§ **THE PROBLEM**: The response should consist of the records that follow, repeated exactly.

§ **PROVIDED RECORDS**:
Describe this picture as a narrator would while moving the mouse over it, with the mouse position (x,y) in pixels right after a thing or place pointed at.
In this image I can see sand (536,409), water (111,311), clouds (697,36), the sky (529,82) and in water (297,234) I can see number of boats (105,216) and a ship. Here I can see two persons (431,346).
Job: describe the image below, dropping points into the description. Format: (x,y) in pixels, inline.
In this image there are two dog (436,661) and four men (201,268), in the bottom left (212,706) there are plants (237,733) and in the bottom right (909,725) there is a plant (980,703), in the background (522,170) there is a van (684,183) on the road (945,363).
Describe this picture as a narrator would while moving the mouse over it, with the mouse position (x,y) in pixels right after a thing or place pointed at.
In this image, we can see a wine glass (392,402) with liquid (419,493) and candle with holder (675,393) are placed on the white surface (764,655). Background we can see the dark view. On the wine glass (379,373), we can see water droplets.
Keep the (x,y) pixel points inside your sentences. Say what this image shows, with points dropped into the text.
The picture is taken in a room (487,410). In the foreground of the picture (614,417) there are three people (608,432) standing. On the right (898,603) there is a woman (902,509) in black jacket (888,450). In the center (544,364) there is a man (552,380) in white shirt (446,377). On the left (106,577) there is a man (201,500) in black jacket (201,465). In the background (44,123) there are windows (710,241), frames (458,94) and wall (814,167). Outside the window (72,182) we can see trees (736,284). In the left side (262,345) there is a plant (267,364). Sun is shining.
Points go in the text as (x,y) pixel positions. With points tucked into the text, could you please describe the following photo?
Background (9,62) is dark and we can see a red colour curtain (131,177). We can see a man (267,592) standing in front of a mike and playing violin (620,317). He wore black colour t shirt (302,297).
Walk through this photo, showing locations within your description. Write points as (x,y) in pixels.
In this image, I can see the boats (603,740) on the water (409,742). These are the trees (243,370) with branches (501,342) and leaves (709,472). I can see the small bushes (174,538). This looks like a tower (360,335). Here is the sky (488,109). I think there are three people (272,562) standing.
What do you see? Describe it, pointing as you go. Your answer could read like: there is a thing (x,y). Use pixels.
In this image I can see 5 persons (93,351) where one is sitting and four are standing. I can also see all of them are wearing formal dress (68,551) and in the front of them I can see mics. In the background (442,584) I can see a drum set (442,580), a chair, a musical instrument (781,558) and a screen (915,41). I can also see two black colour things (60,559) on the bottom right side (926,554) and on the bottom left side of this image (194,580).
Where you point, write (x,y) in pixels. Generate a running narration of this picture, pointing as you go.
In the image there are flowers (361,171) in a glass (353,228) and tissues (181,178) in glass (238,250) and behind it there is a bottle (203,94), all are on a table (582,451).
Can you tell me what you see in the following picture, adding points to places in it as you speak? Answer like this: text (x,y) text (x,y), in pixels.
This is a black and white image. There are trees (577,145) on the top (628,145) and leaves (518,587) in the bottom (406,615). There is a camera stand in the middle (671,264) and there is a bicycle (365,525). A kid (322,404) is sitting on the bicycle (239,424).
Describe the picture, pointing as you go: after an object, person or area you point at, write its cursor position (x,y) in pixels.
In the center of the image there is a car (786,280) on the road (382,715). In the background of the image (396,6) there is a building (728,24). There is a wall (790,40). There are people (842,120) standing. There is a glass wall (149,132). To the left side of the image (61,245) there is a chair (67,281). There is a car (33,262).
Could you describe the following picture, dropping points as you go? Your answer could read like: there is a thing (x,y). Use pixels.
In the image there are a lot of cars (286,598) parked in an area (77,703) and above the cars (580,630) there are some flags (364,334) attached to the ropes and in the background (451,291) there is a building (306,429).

§ **RESULT OF THIS TASK**:
Describe this picture as a narrator would while moving the mouse over it, with the mouse position (x,y) in pixels right after a thing or place pointed at.
In this image I can see sand (536,409), water (111,311), clouds (697,36), the sky (529,82) and in water (297,234) I can see number of boats (105,216) and a ship. Here I can see two persons (431,346).
Job: describe the image below, dropping points into the description. Format: (x,y) in pixels, inline.
In this image there are two dog (436,661) and four men (201,268), in the bottom left (212,706) there are plants (237,733) and in the bottom right (909,725) there is a plant (980,703), in the background (522,170) there is a van (684,183) on the road (945,363).
Describe this picture as a narrator would while moving the mouse over it, with the mouse position (x,y) in pixels right after a thing or place pointed at.
In this image, we can see a wine glass (392,402) with liquid (419,493) and candle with holder (675,393) are placed on the white surface (764,655). Background we can see the dark view. On the wine glass (379,373), we can see water droplets.
Keep the (x,y) pixel points inside your sentences. Say what this image shows, with points dropped into the text.
The picture is taken in a room (487,410). In the foreground of the picture (614,417) there are three people (608,432) standing. On the right (898,603) there is a woman (902,509) in black jacket (888,450). In the center (544,364) there is a man (552,380) in white shirt (446,377). On the left (106,577) there is a man (201,500) in black jacket (201,465). In the background (44,123) there are windows (710,241), frames (458,94) and wall (814,167). Outside the window (72,182) we can see trees (736,284). In the left side (262,345) there is a plant (267,364). Sun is shining.
Points go in the text as (x,y) pixel positions. With points tucked into the text, could you please describe the following photo?
Background (9,62) is dark and we can see a red colour curtain (131,177). We can see a man (267,592) standing in front of a mike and playing violin (620,317). He wore black colour t shirt (302,297).
Walk through this photo, showing locations within your description. Write points as (x,y) in pixels.
In this image, I can see the boats (603,740) on the water (409,742). These are the trees (243,370) with branches (501,342) and leaves (709,472). I can see the small bushes (174,538). This looks like a tower (360,335). Here is the sky (488,109). I think there are three people (272,562) standing.
What do you see? Describe it, pointing as you go. Your answer could read like: there is a thing (x,y). Use pixels.
In this image I can see 5 persons (93,351) where one is sitting and four are standing. I can also see all of them are wearing formal dress (68,551) and in the front of them I can see mics. In the background (442,584) I can see a drum set (442,580), a chair, a musical instrument (781,558) and a screen (915,41). I can also see two black colour things (60,559) on the bottom right side (926,554) and on the bottom left side of this image (194,580).
Where you point, write (x,y) in pixels. Generate a running narration of this picture, pointing as you go.
In the image there are flowers (361,171) in a glass (353,228) and tissues (181,178) in glass (238,250) and behind it there is a bottle (203,94), all are on a table (582,451).
Can you tell me what you see in the following picture, adding points to places in it as you speak? Answer like this: text (x,y) text (x,y), in pixels.
This is a black and white image. There are trees (577,145) on the top (628,145) and leaves (518,587) in the bottom (406,615). There is a camera stand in the middle (671,264) and there is a bicycle (365,525). A kid (322,404) is sitting on the bicycle (239,424).
Describe the picture, pointing as you go: after an object, person or area you point at, write its cursor position (x,y) in pixels.
In the center of the image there is a car (786,280) on the road (382,715). In the background of the image (396,6) there is a building (728,24). There is a wall (790,40). There are people (842,120) standing. There is a glass wall (149,132). To the left side of the image (61,245) there is a chair (67,281). There is a car (33,262).
Could you describe the following picture, dropping points as you go? Your answer could read like: there is a thing (x,y). Use pixels.
In the image there are a lot of cars (286,598) parked in an area (77,703) and above the cars (580,630) there are some flags (364,334) attached to the ropes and in the background (451,291) there is a building (306,429).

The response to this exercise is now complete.